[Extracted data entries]
++++++++++++++++++++

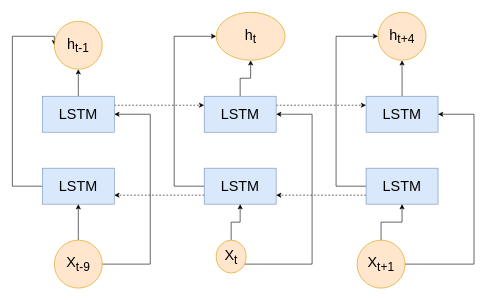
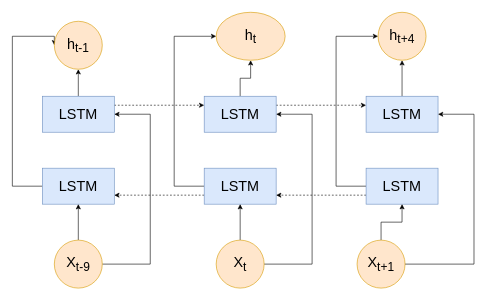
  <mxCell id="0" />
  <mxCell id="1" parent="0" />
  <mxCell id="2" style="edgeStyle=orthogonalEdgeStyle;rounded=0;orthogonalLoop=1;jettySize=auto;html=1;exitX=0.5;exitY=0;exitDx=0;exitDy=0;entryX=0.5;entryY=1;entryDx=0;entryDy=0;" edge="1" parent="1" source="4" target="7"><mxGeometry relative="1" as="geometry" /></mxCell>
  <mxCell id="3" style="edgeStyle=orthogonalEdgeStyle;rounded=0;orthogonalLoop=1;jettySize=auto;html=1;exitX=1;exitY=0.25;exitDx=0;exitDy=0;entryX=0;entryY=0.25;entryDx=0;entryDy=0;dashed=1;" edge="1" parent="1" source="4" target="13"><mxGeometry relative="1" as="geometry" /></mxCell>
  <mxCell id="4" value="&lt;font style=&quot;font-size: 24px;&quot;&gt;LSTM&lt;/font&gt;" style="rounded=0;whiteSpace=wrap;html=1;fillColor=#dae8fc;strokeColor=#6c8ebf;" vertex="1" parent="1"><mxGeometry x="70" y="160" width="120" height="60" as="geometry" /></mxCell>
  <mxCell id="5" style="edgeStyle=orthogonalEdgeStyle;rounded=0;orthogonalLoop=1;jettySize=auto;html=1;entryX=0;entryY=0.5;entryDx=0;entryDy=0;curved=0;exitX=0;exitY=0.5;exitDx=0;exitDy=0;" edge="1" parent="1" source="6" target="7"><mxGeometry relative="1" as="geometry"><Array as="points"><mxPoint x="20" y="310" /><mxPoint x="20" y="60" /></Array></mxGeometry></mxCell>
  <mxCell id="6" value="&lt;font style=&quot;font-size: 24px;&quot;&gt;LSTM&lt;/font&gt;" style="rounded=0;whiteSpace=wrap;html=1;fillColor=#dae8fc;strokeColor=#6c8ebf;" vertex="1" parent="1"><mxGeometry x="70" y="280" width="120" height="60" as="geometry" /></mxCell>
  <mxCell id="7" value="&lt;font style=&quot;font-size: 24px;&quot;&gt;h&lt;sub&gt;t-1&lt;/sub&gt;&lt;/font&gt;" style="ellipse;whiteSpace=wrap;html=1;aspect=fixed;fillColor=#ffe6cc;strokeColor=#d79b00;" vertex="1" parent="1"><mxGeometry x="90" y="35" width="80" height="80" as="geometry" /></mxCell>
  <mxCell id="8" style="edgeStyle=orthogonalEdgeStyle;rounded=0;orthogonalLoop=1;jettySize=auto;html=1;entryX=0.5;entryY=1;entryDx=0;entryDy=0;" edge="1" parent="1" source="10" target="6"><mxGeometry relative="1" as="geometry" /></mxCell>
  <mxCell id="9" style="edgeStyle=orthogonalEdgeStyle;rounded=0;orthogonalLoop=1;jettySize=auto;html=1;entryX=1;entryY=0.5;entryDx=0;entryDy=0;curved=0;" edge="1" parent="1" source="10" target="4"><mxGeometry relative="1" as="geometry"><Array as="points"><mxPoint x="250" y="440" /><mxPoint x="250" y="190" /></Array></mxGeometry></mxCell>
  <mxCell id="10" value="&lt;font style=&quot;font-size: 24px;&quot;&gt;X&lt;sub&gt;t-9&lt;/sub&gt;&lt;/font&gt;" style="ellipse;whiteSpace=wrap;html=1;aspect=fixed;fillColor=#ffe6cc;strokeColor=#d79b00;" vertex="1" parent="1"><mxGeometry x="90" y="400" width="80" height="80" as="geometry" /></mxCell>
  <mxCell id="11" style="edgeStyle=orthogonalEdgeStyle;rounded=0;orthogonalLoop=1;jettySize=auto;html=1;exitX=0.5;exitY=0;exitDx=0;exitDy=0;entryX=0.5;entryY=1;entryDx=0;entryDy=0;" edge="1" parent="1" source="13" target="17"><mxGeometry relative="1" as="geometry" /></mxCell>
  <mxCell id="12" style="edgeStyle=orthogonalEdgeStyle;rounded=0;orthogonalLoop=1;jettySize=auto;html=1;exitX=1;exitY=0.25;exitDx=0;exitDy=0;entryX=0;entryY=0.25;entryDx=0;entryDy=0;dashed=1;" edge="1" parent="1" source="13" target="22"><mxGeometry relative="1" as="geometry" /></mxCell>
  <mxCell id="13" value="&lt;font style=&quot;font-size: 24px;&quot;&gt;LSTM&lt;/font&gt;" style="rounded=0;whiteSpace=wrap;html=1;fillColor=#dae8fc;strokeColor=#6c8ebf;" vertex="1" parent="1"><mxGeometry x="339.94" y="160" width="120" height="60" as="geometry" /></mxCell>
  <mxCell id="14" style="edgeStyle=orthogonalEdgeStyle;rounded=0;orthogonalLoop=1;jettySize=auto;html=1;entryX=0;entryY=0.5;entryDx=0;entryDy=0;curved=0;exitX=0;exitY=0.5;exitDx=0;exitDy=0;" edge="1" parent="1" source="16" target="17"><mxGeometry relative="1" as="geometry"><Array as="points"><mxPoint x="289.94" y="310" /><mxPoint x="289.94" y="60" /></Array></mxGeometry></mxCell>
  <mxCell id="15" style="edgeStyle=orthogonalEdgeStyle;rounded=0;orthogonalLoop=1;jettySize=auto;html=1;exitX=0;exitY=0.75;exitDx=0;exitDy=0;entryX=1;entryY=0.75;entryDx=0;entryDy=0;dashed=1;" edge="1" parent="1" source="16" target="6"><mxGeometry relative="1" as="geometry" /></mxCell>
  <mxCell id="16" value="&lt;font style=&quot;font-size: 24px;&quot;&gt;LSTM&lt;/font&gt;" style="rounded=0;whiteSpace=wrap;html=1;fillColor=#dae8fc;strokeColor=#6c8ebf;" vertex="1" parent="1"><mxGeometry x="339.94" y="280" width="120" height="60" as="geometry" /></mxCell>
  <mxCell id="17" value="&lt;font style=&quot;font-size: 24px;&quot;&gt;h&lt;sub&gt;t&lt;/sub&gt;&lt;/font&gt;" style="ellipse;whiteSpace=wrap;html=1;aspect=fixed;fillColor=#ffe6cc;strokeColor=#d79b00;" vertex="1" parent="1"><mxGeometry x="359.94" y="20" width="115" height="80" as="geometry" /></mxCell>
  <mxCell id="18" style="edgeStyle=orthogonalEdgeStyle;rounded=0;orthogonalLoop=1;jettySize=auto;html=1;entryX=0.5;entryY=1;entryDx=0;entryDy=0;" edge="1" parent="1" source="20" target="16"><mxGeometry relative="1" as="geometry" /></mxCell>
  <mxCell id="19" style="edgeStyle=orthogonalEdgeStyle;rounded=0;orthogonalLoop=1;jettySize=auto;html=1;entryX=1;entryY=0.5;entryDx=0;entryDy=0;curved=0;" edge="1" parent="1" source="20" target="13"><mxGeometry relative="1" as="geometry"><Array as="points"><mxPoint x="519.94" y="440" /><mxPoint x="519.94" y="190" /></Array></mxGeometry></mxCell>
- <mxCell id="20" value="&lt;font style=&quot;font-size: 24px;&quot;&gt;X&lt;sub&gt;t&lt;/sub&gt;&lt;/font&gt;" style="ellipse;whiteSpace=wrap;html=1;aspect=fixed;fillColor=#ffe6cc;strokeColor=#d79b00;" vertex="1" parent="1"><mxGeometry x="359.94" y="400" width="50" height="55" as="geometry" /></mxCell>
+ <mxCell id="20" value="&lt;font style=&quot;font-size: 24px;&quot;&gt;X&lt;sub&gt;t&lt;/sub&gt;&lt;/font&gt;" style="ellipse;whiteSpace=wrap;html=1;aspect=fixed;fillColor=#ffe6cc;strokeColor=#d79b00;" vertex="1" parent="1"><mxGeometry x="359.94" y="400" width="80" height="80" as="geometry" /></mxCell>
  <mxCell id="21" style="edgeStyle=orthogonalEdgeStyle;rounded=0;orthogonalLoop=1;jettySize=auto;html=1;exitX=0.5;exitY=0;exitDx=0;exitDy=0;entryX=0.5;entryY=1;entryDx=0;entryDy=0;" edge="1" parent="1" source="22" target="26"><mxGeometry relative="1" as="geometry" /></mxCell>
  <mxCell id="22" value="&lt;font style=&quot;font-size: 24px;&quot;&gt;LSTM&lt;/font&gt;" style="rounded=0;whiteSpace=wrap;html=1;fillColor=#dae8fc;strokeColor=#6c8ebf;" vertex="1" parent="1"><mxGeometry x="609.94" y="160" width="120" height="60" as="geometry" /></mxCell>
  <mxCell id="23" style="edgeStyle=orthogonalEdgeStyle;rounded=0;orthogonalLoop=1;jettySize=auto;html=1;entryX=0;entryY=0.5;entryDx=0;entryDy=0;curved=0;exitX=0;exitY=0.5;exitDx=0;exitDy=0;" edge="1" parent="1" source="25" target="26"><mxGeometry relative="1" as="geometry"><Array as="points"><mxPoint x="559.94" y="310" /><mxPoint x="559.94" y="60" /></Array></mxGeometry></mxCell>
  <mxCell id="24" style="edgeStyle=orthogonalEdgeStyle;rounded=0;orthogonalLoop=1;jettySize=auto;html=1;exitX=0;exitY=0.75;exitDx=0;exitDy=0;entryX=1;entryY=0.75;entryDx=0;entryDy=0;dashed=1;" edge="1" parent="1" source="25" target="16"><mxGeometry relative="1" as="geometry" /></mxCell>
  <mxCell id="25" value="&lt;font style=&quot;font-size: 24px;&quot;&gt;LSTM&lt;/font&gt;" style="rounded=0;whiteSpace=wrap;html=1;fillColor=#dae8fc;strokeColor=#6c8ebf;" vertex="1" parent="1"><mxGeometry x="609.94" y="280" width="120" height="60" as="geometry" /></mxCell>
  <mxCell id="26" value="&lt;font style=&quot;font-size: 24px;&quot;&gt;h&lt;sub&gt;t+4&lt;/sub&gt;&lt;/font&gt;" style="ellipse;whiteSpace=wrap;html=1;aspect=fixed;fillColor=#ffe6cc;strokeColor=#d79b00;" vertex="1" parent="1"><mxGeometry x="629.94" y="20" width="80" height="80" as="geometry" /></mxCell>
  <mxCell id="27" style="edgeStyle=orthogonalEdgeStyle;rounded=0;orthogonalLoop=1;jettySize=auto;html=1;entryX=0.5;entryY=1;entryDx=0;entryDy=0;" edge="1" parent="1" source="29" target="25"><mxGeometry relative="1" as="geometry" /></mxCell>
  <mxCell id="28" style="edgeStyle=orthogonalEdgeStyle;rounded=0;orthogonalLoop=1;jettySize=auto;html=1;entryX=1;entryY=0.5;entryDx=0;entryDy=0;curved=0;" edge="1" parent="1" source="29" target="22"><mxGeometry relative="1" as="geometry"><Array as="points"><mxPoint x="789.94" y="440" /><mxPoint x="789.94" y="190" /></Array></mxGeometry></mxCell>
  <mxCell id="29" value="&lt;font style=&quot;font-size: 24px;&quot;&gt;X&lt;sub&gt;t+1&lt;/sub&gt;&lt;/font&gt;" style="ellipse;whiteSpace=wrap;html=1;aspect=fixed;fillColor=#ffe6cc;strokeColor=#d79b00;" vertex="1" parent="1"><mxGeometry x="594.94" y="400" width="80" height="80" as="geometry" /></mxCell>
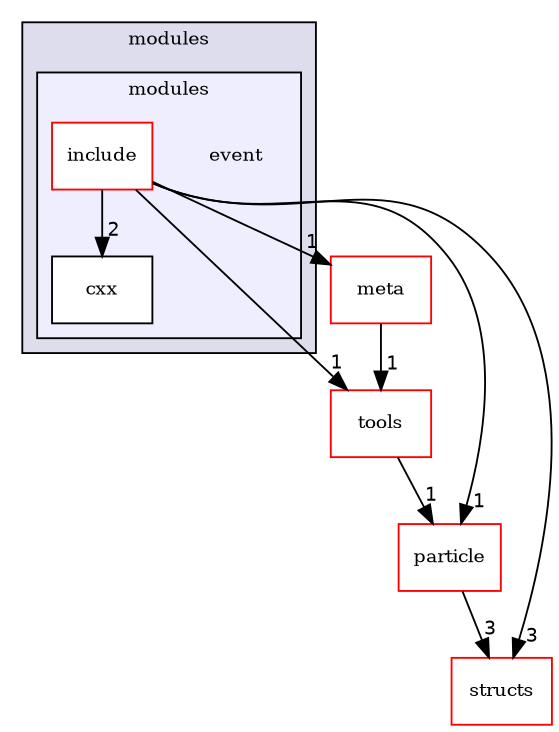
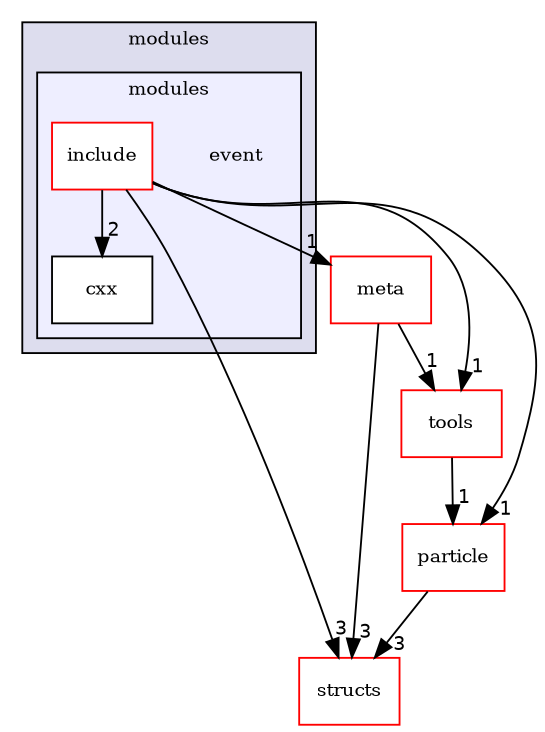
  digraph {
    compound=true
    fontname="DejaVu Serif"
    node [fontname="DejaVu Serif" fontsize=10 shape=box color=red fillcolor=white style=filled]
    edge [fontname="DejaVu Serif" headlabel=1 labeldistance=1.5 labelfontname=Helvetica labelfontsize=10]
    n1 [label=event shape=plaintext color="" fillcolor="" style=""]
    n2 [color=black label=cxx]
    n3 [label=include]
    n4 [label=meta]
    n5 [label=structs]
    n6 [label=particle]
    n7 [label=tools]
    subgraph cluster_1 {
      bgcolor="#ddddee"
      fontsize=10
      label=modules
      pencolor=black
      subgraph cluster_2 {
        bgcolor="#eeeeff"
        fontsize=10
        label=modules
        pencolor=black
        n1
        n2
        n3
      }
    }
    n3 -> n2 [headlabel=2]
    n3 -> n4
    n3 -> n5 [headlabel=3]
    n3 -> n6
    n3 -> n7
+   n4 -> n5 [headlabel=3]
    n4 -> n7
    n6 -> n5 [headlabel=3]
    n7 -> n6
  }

++++++++++++++++++++

Count the lines in the records above that contain the string "headlabel". Reply with the number only.

5